Apr 302014

Camp Fence around Women’s Quarters


Wooden Prisoner Barracks


Through “Death Gate”


Main Guard House Known as “Death Gate’

An early morning trip through the industrial and suburban parts of Krakow helped us feel like regular commuters dealing with heavy traffic and ancient systems unequipped to support everyone’s dream to own their own car. Although the transport system seems effective and reliable and is fully used, car traffic is heavy in urban areas.

We visited Auschwitz. Synonymous with fear and horror, Auschwitz was the Nazi’s largest concentration and extermination camp and was part of a three camp complex in the immediate area. It is estimated that between 900,000 and 1.5 million Jews and others were murdered here, brought in trains through “Death’s Gate” from all over Poland. The gas chambers worked ceaselessly from 1942 to the end of the war killing thousands daily.
Today it has been turned into a museum charting the history of the camp and of persecution in wartime Poland. Chilling and horrifying we were very moved.
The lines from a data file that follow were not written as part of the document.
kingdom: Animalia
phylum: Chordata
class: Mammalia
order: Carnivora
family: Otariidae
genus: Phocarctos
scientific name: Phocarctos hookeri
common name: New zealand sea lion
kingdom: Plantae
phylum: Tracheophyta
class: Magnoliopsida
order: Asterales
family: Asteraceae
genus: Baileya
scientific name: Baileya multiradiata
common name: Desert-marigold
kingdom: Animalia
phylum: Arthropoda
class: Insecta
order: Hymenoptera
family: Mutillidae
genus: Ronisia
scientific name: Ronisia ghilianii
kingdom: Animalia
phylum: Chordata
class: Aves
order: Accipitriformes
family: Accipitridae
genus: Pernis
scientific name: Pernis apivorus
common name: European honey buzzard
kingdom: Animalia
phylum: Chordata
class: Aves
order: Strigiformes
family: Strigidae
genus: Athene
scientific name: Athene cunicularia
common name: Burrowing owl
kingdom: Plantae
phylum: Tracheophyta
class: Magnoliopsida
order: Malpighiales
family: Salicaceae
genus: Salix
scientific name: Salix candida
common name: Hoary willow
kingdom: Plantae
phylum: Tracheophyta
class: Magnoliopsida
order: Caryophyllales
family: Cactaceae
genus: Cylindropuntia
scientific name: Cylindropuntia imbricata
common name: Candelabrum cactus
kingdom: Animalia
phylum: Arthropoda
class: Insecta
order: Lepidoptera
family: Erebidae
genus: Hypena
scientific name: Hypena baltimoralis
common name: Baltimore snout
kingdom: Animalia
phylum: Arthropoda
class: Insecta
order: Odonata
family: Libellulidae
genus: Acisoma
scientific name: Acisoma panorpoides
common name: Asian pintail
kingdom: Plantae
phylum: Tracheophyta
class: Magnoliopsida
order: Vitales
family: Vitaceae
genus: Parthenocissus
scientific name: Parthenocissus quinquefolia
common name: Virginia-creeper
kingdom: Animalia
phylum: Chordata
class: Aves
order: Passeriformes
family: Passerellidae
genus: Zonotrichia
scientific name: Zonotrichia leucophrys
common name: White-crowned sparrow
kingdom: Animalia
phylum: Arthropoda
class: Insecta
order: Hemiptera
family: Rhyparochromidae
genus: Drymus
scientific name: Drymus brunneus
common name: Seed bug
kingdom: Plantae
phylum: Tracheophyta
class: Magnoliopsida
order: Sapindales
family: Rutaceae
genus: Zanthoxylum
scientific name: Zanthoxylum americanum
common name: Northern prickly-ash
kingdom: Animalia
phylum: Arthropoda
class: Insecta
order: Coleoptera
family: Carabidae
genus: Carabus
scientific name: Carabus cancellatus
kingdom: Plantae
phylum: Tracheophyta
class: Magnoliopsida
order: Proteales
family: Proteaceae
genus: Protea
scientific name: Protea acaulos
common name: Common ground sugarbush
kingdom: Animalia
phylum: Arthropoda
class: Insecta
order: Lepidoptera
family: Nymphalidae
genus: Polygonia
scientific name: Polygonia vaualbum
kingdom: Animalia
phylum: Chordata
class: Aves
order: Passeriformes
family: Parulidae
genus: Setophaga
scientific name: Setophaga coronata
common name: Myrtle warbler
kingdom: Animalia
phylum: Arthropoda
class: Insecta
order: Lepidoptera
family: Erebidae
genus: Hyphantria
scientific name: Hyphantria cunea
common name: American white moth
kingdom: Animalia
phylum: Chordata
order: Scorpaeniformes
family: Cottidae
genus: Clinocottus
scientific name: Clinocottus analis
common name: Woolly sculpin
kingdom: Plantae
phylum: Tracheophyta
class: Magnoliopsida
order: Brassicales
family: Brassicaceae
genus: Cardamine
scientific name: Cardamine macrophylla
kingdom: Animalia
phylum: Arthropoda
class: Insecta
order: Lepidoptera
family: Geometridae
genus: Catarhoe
We then visited the ancient Salt Mines of Wielicza, opened 700 years ago. The mines figured heavily in the riches of past kings because salt, before refrigeration, was essential for preserving food. Poland had enormous deep salt deposits. A salt miner was a free person and earned a good living doing very dangerous but essential work. The evolution of the mining technology over the lifetime of the mine was very interesting. For example the mine management had an entire stable of working horses who lived healthfully and worked four to five hundred feet below the surface. Each horse stayed for a 10 year stretch since they could not be lifted up and down with ease. This adventure was yet another incident of our friend Susan Spoto’s sage travel suggestions.